*Assignment:* Which lines of the records below contain the word "with"? Report each of them in full.

*Extracted records:*
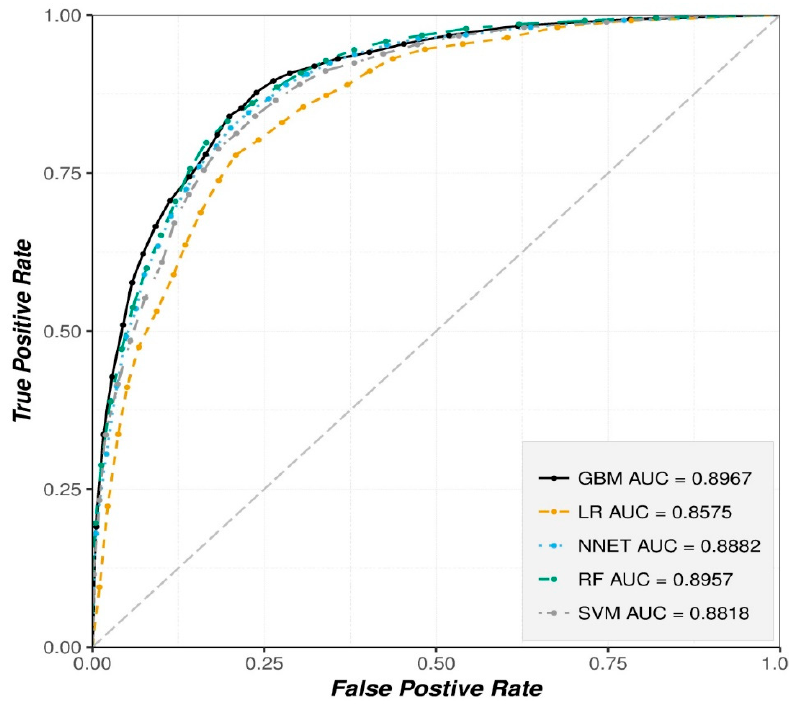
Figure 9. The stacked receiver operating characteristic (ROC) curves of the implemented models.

* * *

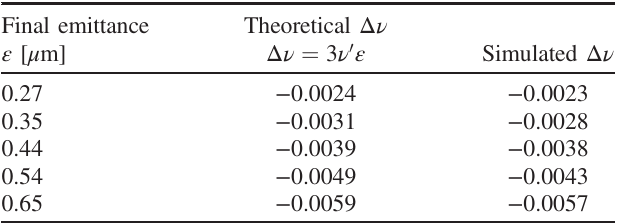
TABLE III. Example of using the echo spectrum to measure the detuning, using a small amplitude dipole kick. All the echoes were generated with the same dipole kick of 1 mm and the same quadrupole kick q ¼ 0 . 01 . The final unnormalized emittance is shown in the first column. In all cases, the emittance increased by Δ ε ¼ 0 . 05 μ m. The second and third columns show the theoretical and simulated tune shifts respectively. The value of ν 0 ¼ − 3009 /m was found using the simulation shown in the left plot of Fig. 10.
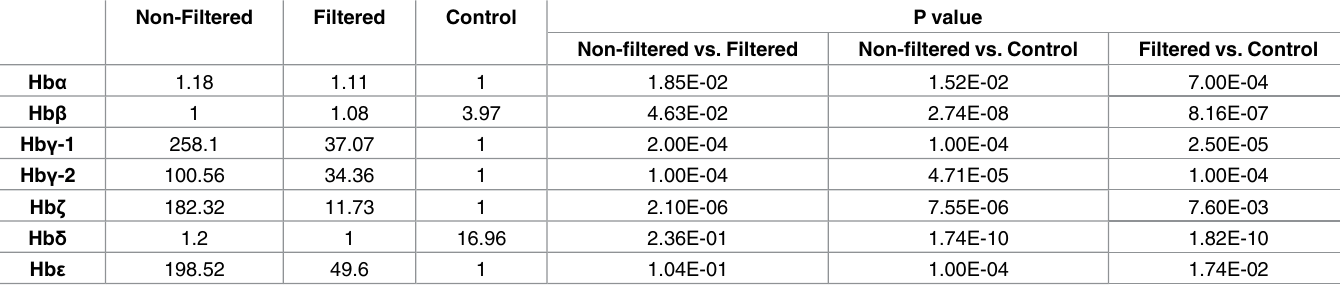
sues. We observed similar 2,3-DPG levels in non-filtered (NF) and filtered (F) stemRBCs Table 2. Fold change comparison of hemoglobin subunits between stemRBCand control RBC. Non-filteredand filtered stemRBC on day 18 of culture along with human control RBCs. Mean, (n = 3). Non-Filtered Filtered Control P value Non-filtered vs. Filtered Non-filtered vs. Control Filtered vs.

...

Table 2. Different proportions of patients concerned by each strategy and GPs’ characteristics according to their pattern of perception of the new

*Result of this exercise:*
TABLE III. Example of using the echo spectrum to measure the detuning, using a small amplitude dipole kick. All the echoes were generated with the same dipole kick of 1 mm and the same quadrupole kick q ¼ 0 . 01 . The final unnormalized emittance is shown in the first column. In all cases, the emittance increased by Δ ε ¼ 0 . 05 μ m. The second and third columns show the theoretical and simulated tune shifts respectively. The value of ν 0 ¼ − 3009 /m was found using the simulation shown in the left plot of Fig. 10.
sues. We observed similar 2,3-DPG levels in non-filtered (NF) and filtered (F) stemRBCs Table 2. Fold change comparison of hemoglobin subunits between stemRBCand control RBC. Non-filteredand filtered stemRBC on day 18 of culture along with human control RBCs. Mean, (n = 3). Non-Filtered Filtered Control P value Non-filtered vs. Filtered Non-filtered vs. Control Filtered vs.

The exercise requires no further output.